## WORK REQUEST:
If a line of the records holds the word "Mbps", copy it out.

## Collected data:
────────────────────
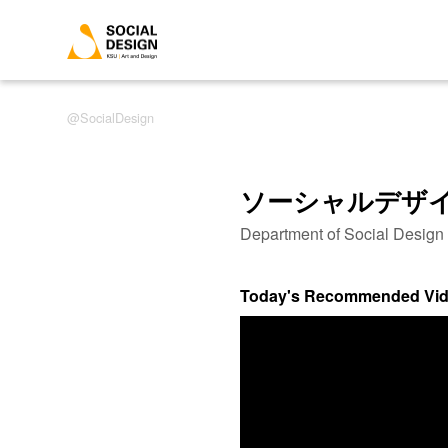
SocialDesign
ソーシャルデザ
Department of Social Desig
Today's Recommended Vi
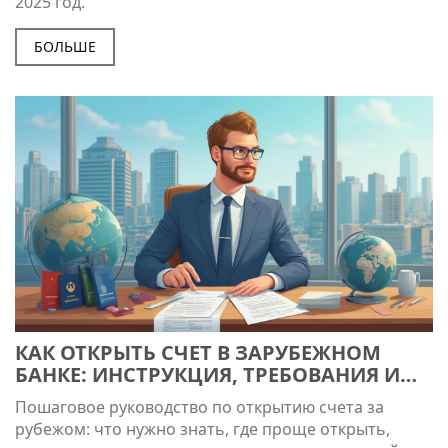
2025 год.
БОЛЬШЕ
КАК ОТКРЫТЬ СЧЕТ В ЗАРУБЕЖНОМ
БАНКЕ: ИНСТРУКЦИЯ, ТРЕБОВАНИЯ И
СОВЕТЫ
Пошаговое руководство по открытию счета за
рубежом: что нужно знать, где проще открыть,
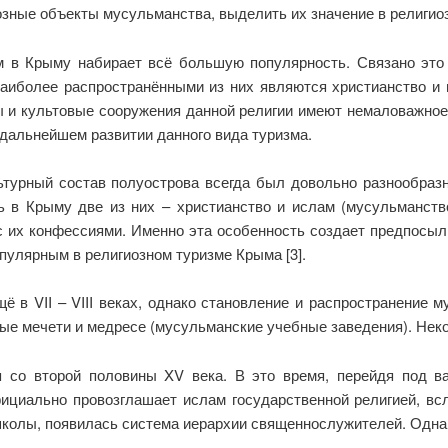
зные объекты мусульманства, выделить их значение в религио
м в Крыму набирает всё большую популярность. Связано это
наиболее распространёнными из них являются христианство и 
 и культовые сооружения данной религии имеют немаловажное 
 дальнейшем развитии данного вида туризма.
ьтурный состав полуострова всегда был довольно разнообраз
ь в Крыму две из них – христианство и ислам (мусульманств
с их конфессиями. Именно эта особенность создает предпосылк
опулярным в религиозном туризме Крыма [3].
в VII – VIII веках, однако становление и распространение м
вые мечети и медресе (мусульманские учебные заведения). Неко
я со второй половины XV века. В это время, перейдя под в
циально провозглашает ислам государственной религией, всле
колы, появилась система иерархии священнослужителей. Однако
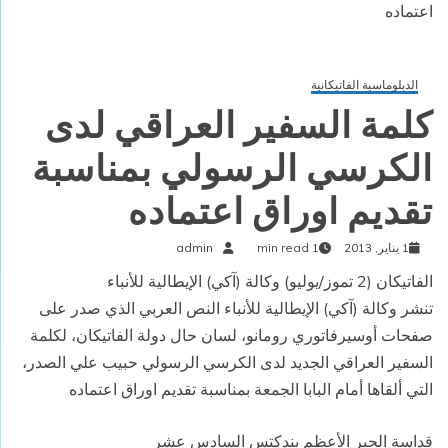
اعتماده
الدبلوماسية الفاتيكانية
كلمة السفير العراقي لدى
الكرسي الرسولي بمناسبة
تقديم اوراق اعتماده
1 يناير, 2013
1 min read
admin
الفاتيكان (2 تموز/يوليو) وكالة (آكي) الإيطالية للأنباء
تنشر وكالة (آكي) الإيطالية للأنباء النص العربي الذي صدر على
صفحات أوسيرفاتوري رومانو، لسان حال دولة الفاتيكان، لكلمة
السفير العراقي الجديد لدى الكرسي الرسولي حبيب علي الصدر،
التي ألقاها أمام البابا الجمعة بمناسبة تقديم اوراق اعتماده
قداسة الحبر الأعظم بندكتس السادس عشر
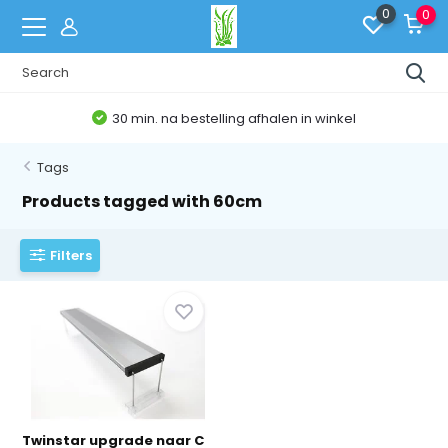
0
0
30 min. na bestelling afhalen in winkel
Tags
Products tagged with 60cm
Filters
Twinstar upgrade naar C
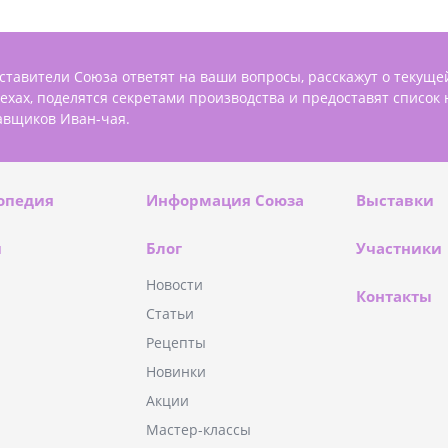
ставители Союза ответят на ваши вопросы, расскажут о текуще
пехах, поделятся секретами производства и предоставят список
авщиков Иван-чая.
опедия
Информация Союза
Выставки
и
Блог
Участники
Новости
Контакты
Статьи
Рецепты
Новинки
Акции
Мастер-классы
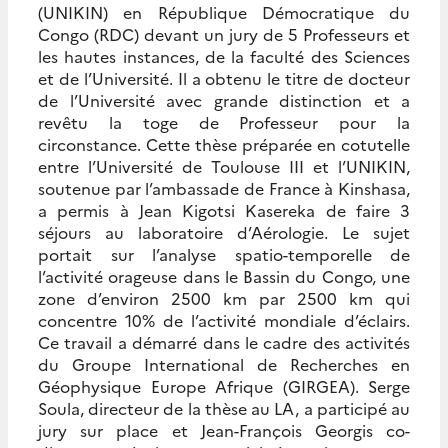
(UNIKIN) en République Démocratique du
Congo (RDC) devant un jury de 5 Professeurs et
les hautes instances, de la faculté des Sciences
et de l’Université. Il a obtenu le titre de docteur
de l’Université avec grande distinction et a
revêtu la toge de Professeur pour la
circonstance. Cette thèse préparée en cotutelle
entre l’Université de Toulouse III et l’UNIKIN,
soutenue par l’ambassade de France à Kinshasa,
a permis à Jean Kigotsi Kasereka de faire 3
séjours au laboratoire d’Aérologie. Le sujet
portait sur l’analyse spatio-temporelle de
l’activité orageuse dans le Bassin du Congo, une
zone d’environ 2500 km par 2500 km qui
concentre 10% de l’activité mondiale d’éclairs.
Ce travail a démarré dans le cadre des activités
du Groupe International de Recherches en
Géophysique Europe Afrique (GIRGEA). Serge
Soula, directeur de la thèse au LA, a participé au
jury sur place et Jean-François Georgis co-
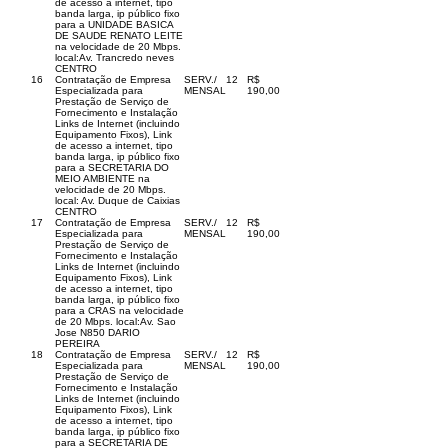
de acesso a internet, tipo
banda larga, ip público fixo
para a UNIDADE BASICA
DE SAUDE RENATO LEITE
na velocidade de 20 Mbps.
local:Av. Trancredo neves
CENTRO
16
Contratação de Empresa
SERV./
12
R$
Especializada para
MENSAL
190,00
Prestação de Serviço de
Fornecimento e Instalação
Links de Internet (incluindo
Equipamento Fixos), Link
de acesso a internet, tipo
banda larga, ip público fixo
para a SECRETARIA DO
MEIO AMBIENTE na
velocidade de 20 Mbps.
local: Av. Duque de Caixias
CENTRO
17
Contratação de Empresa
SERV./
12
R$
Especializada para
MENSAL
190,00
Prestação de Serviço de
Fornecimento e Instalação
Links de Internet (incluindo
Equipamento Fixos), Link
de acesso a internet, tipo
banda larga, ip público fixo
para a CRAS na velocidade
de 20 Mbps. local:Av. Sao
Jose N850 DARIO
PEREIRA
18
Contratação de Empresa
SERV./
12
R$
Especializada para
MENSAL
190,00
Prestação de Serviço de
Fornecimento e Instalação
Links de Internet (incluindo
Equipamento Fixos), Link
de acesso a internet, tipo
banda larga, ip público fixo
para a SECRETARIA DE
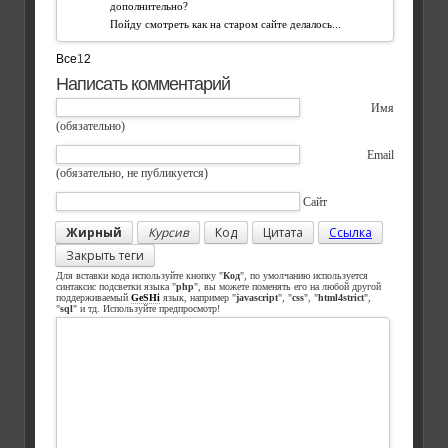
дополнительно?
Пойду смотреть как на старом сайте делалось...
Все
1
2
Написать комментарий
Имя
(обязательно)
Email
(обязательно, не публикуется)
Сайт
Жирный
Курсив
Код
Цитата
Ссылка
Закрыть теги
Для вставки кода используйте кнопку "
Код
", по умолчанию используется
синтаксис подсветки языка "
php
", вы можете поменять его на любой другой
поддерживаемый
GeSHi
язык, например "
javascript
", "
css
", "
html4strict
",
"
sql
" и тд. Используйте предпросмотр!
────────────────────
## OUTPUT BELOW:
na velocidade de 20 Mbps.
velocidade de 20 Mbps.
de 20 Mbps. local:Av. Sao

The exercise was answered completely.